Texto fornecido:
================
A articulação do movimento indígena permitiu
aos diferentes povos apropriarem-se do conceito de “índio” contra o conceito de
“caboclo” forjado pelas elites regionais. Ao mesmo tempo, ao se olharem entre
si, representantes de diferentes regiões atentaram para o valor de suas
próprias tradições culturais, e identificá-las como patrimônio a ser defendido
da opressão posta em prática pelos “civilizados”.
Segundo Vieira (2007) as primeiras discussões
indígenas sobre seus problemas comuns datam de 1968 e começaram a ser feitas
durante os cursos religiosos promovidos pela Consolata na vila Surumu. Ao
término destas atividades os índios utilizavam o encontro para discutir os
problemas vivenciados em cada região e dentre eles principalmente a invasão de
suas terras. Com a chegada de D. Aldo Mogiano ao bispado de Roraima em 1975,
estes encontros com as populações indígenas seriam impulsionados pela nova
postura missionária de luta em defesa dos direitos territoriais indígenas,
dando origem às grandes “Reuniões Gerais dos Tuxauas”, realizadas no
transcorrer das décadas seguintes, chegando até os dias atuais das “Assembleias
Gerais dos Povos Indígenas de Roraima” que reúnem até mais de mil pessoas,
entre tuxauas professores e convidados anualmente.
As primeiras atas das Assembleias dos Tuxauas
e outras reuniões indígenas foram realizadas entre 1979 e 1995. A primeira
reunião foi realizada pelos missionários a partir de 1979 na região do Cotingo
e do Maturuca. As primeiras atas foram datilografadas pelos missionários
que participavam da organização dos encontros. A forma de organização dos
documentos a partir das presenças de cada região revela o crescimento da participação
dos tuxauas ao longo dos anos e as discussões indígenas sobre a criação dos
Conselhos Regionais que viriam posteriormente compor a estrutura do CIR.
Segundo os registros, a maioria das falas indígenas eram feitas principalmente
em língua Macuxi ou Wapichana e traduzidas entre si pelos Tuxauas. Lendo as
atas é interessante observar como os Agentes da Pastoral Indígena cuidaram de
datilografar as falas indígenas em português nos relatórios entre 1979 e 1987.
A partir deste momento, quando as atas são organizadas pelos secretários do
próprio CIR os documentos ganham formas mais sintéticas e são registradas mais
as posições de grupos regionais do que relatos individuais de lideranças.
Por um lado, os primeiros registros produzidos pelos
missionários são historicamente ricos para entender os momentos iniciais de
aproximação entre lideranças de tantas comunidades locais e a construção de uma
identidade política comum a partir de realidades específicas de cada região.
================
Material:
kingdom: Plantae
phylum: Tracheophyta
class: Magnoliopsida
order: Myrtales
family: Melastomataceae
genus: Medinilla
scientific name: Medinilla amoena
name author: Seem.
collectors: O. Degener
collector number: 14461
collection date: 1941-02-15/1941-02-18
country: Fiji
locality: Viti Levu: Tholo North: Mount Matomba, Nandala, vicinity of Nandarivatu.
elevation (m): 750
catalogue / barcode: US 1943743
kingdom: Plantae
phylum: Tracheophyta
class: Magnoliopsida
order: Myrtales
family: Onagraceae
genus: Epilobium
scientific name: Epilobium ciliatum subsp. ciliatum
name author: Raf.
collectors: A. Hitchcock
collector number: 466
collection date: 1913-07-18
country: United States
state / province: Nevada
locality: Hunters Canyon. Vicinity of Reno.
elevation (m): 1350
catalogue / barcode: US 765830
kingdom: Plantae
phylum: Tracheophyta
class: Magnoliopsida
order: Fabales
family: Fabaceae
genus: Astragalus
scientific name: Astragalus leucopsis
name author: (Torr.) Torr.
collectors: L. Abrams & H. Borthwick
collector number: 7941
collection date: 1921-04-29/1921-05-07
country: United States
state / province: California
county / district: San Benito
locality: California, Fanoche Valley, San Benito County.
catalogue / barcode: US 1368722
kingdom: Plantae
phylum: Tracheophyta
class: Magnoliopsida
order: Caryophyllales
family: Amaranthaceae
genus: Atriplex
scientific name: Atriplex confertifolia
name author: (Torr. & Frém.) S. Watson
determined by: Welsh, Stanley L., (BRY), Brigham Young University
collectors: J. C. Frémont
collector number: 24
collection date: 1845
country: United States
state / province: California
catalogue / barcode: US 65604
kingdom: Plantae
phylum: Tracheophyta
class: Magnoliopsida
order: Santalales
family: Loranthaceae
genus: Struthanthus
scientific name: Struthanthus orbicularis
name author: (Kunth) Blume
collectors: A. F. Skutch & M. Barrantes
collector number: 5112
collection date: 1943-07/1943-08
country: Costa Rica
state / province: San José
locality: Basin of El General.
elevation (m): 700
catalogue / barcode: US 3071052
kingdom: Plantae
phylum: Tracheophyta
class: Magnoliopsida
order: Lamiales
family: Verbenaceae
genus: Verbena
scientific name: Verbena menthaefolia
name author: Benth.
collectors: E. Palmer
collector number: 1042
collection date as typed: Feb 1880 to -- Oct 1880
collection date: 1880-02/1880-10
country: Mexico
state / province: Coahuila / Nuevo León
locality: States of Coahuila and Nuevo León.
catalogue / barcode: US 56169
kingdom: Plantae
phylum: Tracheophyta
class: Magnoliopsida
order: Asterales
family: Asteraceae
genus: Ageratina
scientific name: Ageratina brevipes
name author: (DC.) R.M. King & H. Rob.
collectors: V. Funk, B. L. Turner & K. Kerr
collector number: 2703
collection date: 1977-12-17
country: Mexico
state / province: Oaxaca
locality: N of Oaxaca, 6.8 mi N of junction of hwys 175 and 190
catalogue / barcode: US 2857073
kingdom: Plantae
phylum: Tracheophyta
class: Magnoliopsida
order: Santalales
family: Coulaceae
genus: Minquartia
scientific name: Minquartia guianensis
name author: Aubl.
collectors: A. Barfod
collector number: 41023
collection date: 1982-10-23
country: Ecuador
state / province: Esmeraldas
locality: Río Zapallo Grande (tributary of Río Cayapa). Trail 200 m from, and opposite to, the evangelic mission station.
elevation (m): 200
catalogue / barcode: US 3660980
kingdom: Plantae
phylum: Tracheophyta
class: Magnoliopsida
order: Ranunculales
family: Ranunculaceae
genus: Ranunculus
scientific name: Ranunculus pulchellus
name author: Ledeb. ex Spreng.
================
Tarefas a realizar:
**A.** Responda com base no texto sobre o movimento indígena em Roraima:
(i) Segundo Vieira (2007), de que ano datam as primeiras discussões indígenas sobre seus problemas comuns?
(ii) Quem datilografou as primeiras atas?
(iii) Em que línguas era feita a maioria das falas indígenas, segundo os registros?
**B.** Transcreva do texto sobre o movimento indígena em Roraima o trecho entre "Segundo os registros, a" e "individuais de lideranças.", inclusive.

Soluções das tarefas:
**A.**
(i) De 1968.
(ii) Os missionários que participavam da organização dos encontros.
(iii) Em língua Macuxi ou Wapichana.

**B.**
Segundo os registros, a maioria das falas indígenas eram feitas principalmente
em língua Macuxi ou Wapichana e traduzidas entre si pelos Tuxauas. Lendo as
atas é interessante observar como os Agentes da Pastoral Indígena cuidaram de
datilografar as falas indígenas em português nos relatórios entre 1979 e 1987.
A partir deste momento, quando as atas são organizadas pelos secretários do
próprio CIR os documentos ganham formas mais sintéticas e são registradas mais
as posições de grupos regionais do que relatos individuais de lideranças.